The Mendoub or Mandub (مندوب, "delegate" or "representative") was a key official in the governance of the Tangier International Zone between 1925 and 1956, with a wartime interruption from 1940 to 1945.

==Overview==

The Mendoub represented the symbolic authority of the Sultan of Morocco in the International Zone even though its government was led by the separate Comité de Contrôle, which brought together the main foreign powers. He was directly in charge of the affairs of the Muslim and Jewish communities which together formed the vast majority of Tangier's inhabitants. He also chaired the Zone's parliamentary assembly, a largely symbolic role since he did not have a vote. His autonomy was limited by close oversight by a French official, the Contrôleur des Autorités Chérifiennes, operating under the powerful Direction des Affaires Indigènes in Rabat.
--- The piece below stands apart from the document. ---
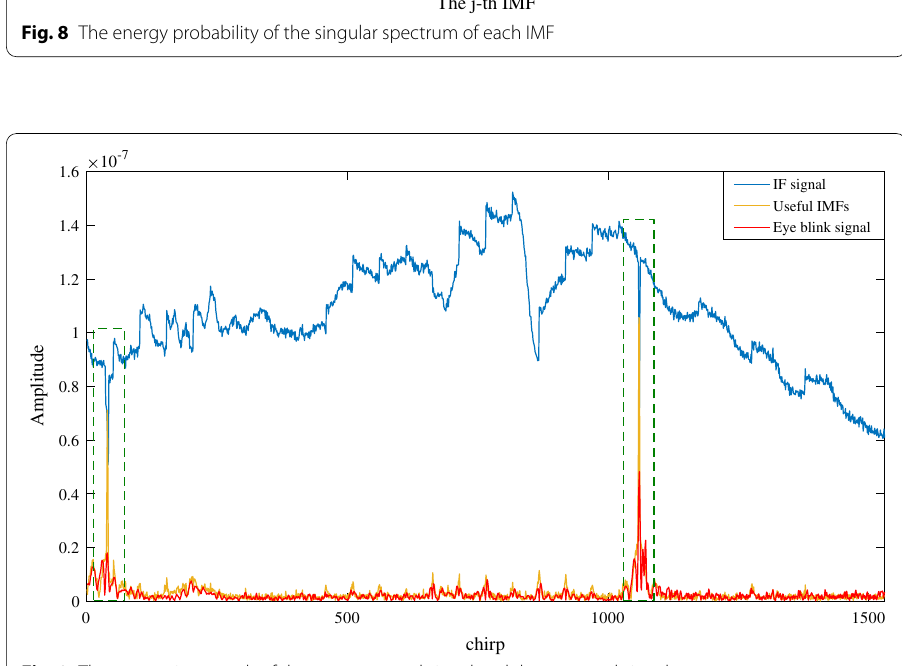
Fig. 9 The comparison result of the reconstructed signal and the averaged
Muhammad ben Abdelkrim at-Tazi Bu Ashran was the first Mendoub from the office's creation to his death in 1954. He stayed in Rabat while the Zone fell under Spanish occupation during the Second World War. He had previously been the Naib, or Sultan's representative, to the foreign communities in Tangier, from 1913 to 1925. He was succeeded in 1954 by his son Ahmad at-Tazi, who held the role briefly until its termination in 1956.

==Properties==

The Mendoub's ceremonial office was installed in the former German consulate building, which had been confiscated after the First World War and used by the Naib from January 1920. This property was subsequently known as the Mendoubia.

From 1929, the Mendoub resided in a palatial residence in the waterfront neighborhood of Marshan from which he proceeded to the Mendoubia in a colourful ceremonial, which became a tourist attraction.

Also in the 1920s, a suburban property was built for the Mendoub in the hills above Rmilat to the west of Tangier. It later fell into disrepair before it was eventually purchased by Katara Hospitality. It was subsequently renovated on a design by OBMI/CCCRA Architects and integrated in a hotel development opened in November 2022 as Fairmont Tazi Palace Tangier.